Ihre Einkünfte (Honorare und Vergütungen für Krankenscheine) und die Aufwendungen für den Betrieb ihrer Ordination bilden die Basis der Berechnung: Die Differenz aus Einkünften und Aufwendungen wird als ihr Beitrag zum Nationalprodukt verbucht.

Nehmen wir an, daß durch ihren Ausfall zu Hause ihr gesamtes Einkommen für Kindergarten, Kindermädchen, Bedienerin und Gärtner aufgeht. Dann steigt die wirtschaftliche Leistung noch

einmal um den Betrag ihres Verdienstes. Es werden nämlich Leistungen rechenbar gemacht, die vorher zwar genauso erbracht, aber nicht erfaßt worden waren.
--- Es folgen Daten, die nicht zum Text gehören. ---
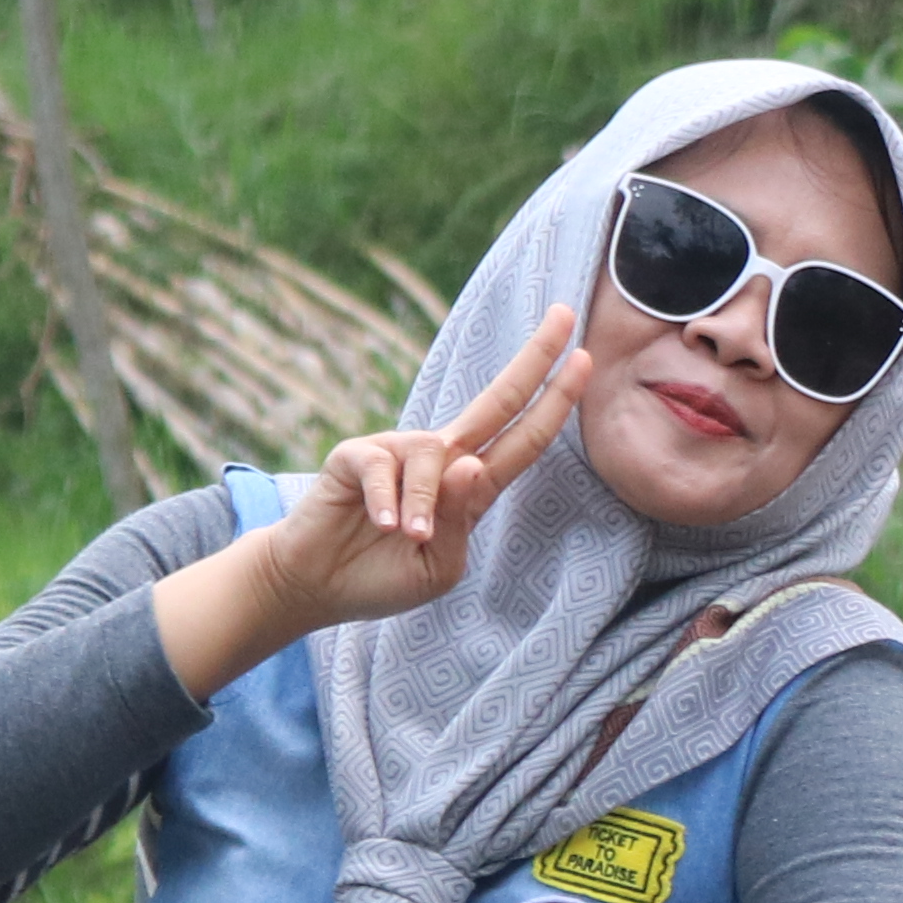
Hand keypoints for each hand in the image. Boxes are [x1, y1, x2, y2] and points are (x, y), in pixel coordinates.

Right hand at [255, 306, 589, 637]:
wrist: (316, 587)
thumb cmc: (381, 577)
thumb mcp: (440, 564)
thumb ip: (462, 520)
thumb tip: (471, 463)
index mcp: (471, 484)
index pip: (524, 438)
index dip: (556, 402)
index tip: (586, 359)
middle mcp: (441, 457)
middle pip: (499, 399)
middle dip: (535, 358)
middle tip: (568, 315)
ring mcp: (399, 451)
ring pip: (434, 457)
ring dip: (423, 505)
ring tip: (407, 537)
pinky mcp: (357, 456)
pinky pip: (384, 468)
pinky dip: (389, 502)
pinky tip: (382, 526)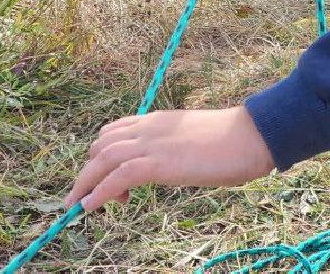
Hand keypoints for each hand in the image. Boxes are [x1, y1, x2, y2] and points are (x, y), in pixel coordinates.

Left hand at [62, 106, 274, 211]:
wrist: (251, 136)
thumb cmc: (233, 141)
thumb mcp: (195, 140)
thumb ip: (176, 149)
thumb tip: (174, 165)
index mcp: (158, 121)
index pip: (114, 131)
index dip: (102, 156)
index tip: (104, 179)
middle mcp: (149, 128)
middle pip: (101, 145)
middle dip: (87, 172)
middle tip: (85, 198)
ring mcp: (152, 144)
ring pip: (102, 159)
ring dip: (85, 183)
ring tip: (79, 206)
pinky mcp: (158, 163)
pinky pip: (117, 176)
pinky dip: (98, 192)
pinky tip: (91, 207)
An diesem Beispiel wird ein Grundproblem der VwGR offenbar: Sie hat die Tendenz, Wohlstandssteigerungen zu überschätzen. Dies geschieht nämlich immer dann, wenn Bereiche, die vordem nicht erfaßt werden konnten (etwa die Naturalwirtschaft in Entwicklungsländern), vom Markt verdrängt werden.
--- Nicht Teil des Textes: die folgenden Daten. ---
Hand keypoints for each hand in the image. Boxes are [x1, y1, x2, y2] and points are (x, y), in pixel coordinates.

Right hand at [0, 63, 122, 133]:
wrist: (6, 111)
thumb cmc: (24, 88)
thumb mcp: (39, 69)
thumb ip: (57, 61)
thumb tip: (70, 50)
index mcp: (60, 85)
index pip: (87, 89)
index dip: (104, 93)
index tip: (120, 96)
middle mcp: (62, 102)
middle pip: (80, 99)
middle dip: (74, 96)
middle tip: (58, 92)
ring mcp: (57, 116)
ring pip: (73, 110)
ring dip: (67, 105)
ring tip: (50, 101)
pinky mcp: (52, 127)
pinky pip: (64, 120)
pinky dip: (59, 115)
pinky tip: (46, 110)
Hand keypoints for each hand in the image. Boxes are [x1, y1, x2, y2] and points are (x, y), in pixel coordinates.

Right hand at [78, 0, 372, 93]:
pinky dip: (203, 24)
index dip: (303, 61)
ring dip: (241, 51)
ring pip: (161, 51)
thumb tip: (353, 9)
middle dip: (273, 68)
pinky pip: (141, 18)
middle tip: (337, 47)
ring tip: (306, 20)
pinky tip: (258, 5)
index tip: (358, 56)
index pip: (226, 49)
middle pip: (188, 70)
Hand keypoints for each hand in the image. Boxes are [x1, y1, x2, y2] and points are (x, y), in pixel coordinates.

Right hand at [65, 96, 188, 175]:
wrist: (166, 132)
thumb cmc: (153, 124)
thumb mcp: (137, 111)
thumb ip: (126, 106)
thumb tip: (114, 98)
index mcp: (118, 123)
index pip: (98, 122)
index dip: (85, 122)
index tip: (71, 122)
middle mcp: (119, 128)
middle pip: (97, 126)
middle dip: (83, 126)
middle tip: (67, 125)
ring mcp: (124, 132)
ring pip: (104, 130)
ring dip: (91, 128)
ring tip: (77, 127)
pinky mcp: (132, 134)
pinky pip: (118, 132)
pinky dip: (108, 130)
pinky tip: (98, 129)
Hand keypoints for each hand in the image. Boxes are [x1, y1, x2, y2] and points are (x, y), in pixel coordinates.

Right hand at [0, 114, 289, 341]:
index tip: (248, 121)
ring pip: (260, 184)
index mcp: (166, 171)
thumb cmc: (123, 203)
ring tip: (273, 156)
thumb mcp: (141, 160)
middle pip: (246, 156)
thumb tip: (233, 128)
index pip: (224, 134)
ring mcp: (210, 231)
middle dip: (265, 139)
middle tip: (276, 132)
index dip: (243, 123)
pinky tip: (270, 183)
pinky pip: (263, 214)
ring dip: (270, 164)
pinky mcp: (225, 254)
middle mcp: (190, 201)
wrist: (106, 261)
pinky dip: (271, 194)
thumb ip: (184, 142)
Im allgemeinen wird in das Sozialprodukt nur das einbezogen, was die „Marktprobe bestanden hat“. Einen wirtschaftlichen Wert haben nämlich nur Güter und Leistungen, denen am Markt ein Preis zugeteilt wird.

Damit fällt viel, was für unser Leben wertvoll ist, durch den Rost: die „freien Güter“ (Wasser und Luft werden erst berücksichtigt, wenn sie knapp werden), eine funktionierende Umwelt, ungehobene Bodenschätze usw…

Der Einwand, daß es eben nicht nur wirtschaftliche Werte gäbe, hat sicher seine Berechtigung. Man muß nicht alles in Geld aus- drücken. Diese richtige Einsicht wird jedoch allzu leicht vergessen, wenn es zu Konflikten zwischen rechenbaren wirtschaftlichen und nicht rechenbaren Interessen kommt.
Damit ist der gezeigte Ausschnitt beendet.